Ahora, viendo la historia crecer, rehacerse, gestarse una
leyenda aún más grande desde el puro presente, en el día a día, de lo que
hablamos tanto, te hace ser tremendamente consciente de lo que estás viviendo,
pero le resta dimensión épica, esa perfección idealizada creada cuando algo no
se vive directamente, recibida de los relatos de las gestas, la vanagloria de
las hazañas. Todo ello lleva a un vértigo, porque estás viviendo un duelo en el
que la idealización compite con lo tangible, que amenaza igualar aquellas
gestas.
Comentaba estas cosas con mi padre, nos reíamos con nuestros
“y si logramos la tercera seguida”, “¿te imaginas que son cuatro de cinco, lo
que supondría?”. Una incredulidad que a la vez está al alcance de la mano, que
aquello que era legendario está sucediendo, que lo estás comentando, que lo
estás defendiendo combatiendo críticas absurdas e injustas.
Estar viviéndolo día a día no resulta tan legendario, es
algo así como un carpe diem ajeno, porque casi lo ves venir al carecer de la
épica de lo desconocido, no visto o vivido, lo mitificado en nuestra cabeza, en
el reino de los sueños. Poder contarlo minuto a minuto lo hace todo más
prosaico, pero desde la consciencia indubitada de que no lo es. Y esa amalgama
forma una hipnótica nebulosa tan irreal como tangible que impele a escribir,
aunque sea sin sentido.
Cada año pensamos: “y si pasara que lo lográramos de nuevo”,
nadie lo hizo, pero “y si ocurriera de nuevo”, “y si lleváramos más allá lo que
no existe”… y pasado el año, ves acercarse la magia, incorregible, inflexible,
para ungir a un club legendario y un equipo histórico. Un trienio entero
recorriendo el mismo camino, gozando el mismo final. Y si ocurriera… pues ha
ocurrido.
Ya era demasiado, era como vivir en sueños, y de pronto nos
vemos dentro de uno aún mejor, sin ser conscientes aún, como en “Origen” de
Nolan, si estamos despiertos o dormidos, si habitamos un mundo idealizado de
felicidad plena o es mero producto de nuestra imaginación egoísta-madridista.
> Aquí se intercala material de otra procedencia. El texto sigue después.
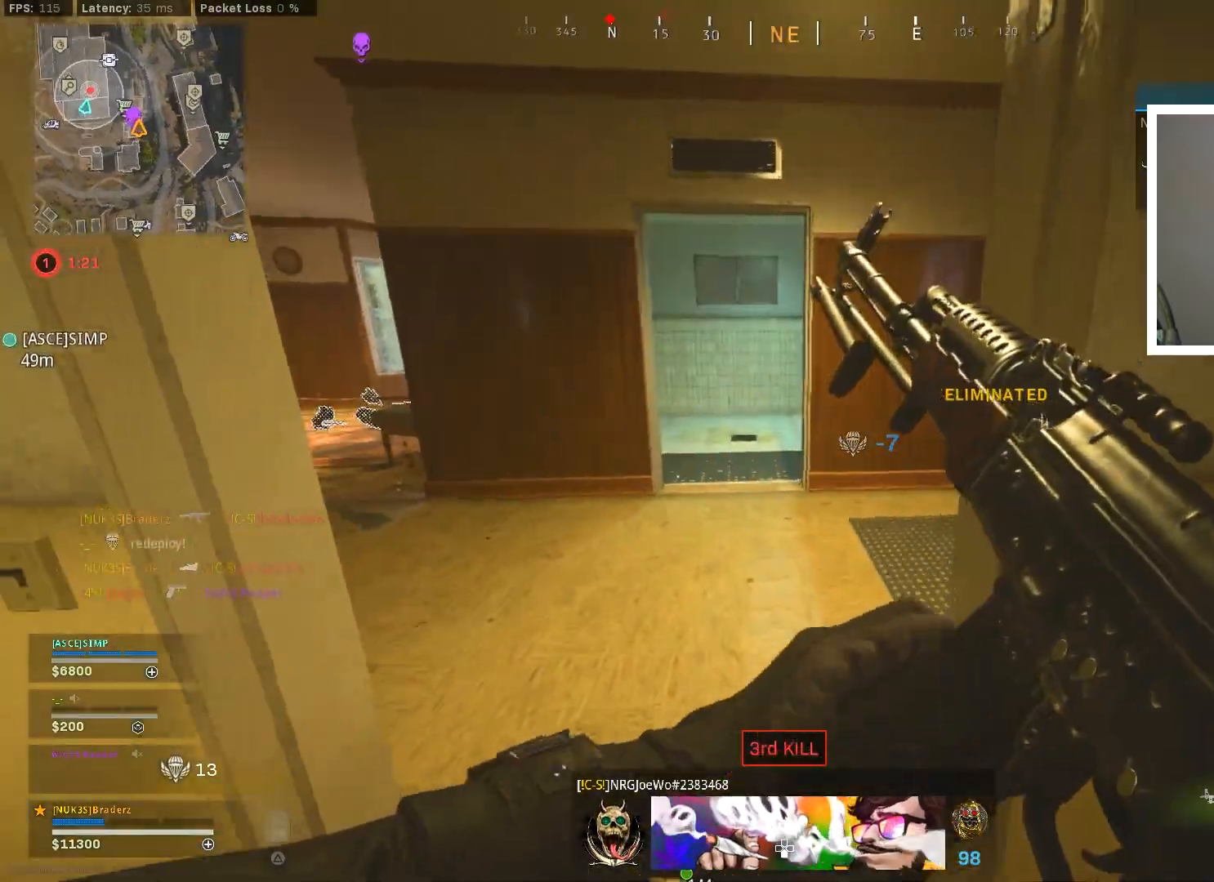
{"buttons": ["L3"], "left_stick": "up", "right_stick": "center", "events": [[66, "right_stick", "right"], [216, "left_stick", "up"], [317, "L3", "down"], [433, "L3", "up"], [450, "right_stick", "center"], [500, "L3", "down"]]}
Con los sentidos y los sentimientos abotagados encarábamos
una nueva final de Champions, abrumados por aquello que ni imaginábamos, que no
podía ser. Como cuando la lluvia fresca alivia el calor del estío y la sequía y
pasa a convertirse en aluvión de placer que te deja impotente y te suelta la
risa floja por la incontenible felicidad.
Es la comprensión del alma, donde no hacen falta sesudos
argumentos ni esmerados artículos, donde no hace falta una brillante verborrea
ni un florido discurso, simplemente se siente y se comprende porque va más
allá, porque tiene que ver con lo humano, y de inmediato nace ese sentimiento
que en décimas de segundo te impulsa a abrazar a tu ser más querido o a un mero
desconocido, porque lo entendéis, ambos lo comprendéis, más allá de lo
tangible.
Los que están solos y se sintieron más acompañados que nunca
por los invisibles hilos de una red social y un sentimiento único. Esas redes
sociales que nos han hecho más conscientes de todo, más expansivos y
expresivos, que han cambiado la forma de vivir el mundo, incluso el madridismo.
Los que están enfermos, los que no pueden salir, los que
tienen hijos pequeños con problemas, los que sufren… terminan unidos en un
sentimiento que saben compartido, donde cada lágrima, aunque sea íntima, es
comprendida desde la distancia y consolada en lo digital. En esos breves
segundos donde Ramos marca en el 92, Ronaldo hace un doblete o Bale inmortaliza
una tijereta, en los breves segundos en los que una nueva Champions se alza a
los cielos, todo lo malo pasa y todos nos sentimos acompañados… aunque sean
unos breves segundos. Esto es el Real Madrid.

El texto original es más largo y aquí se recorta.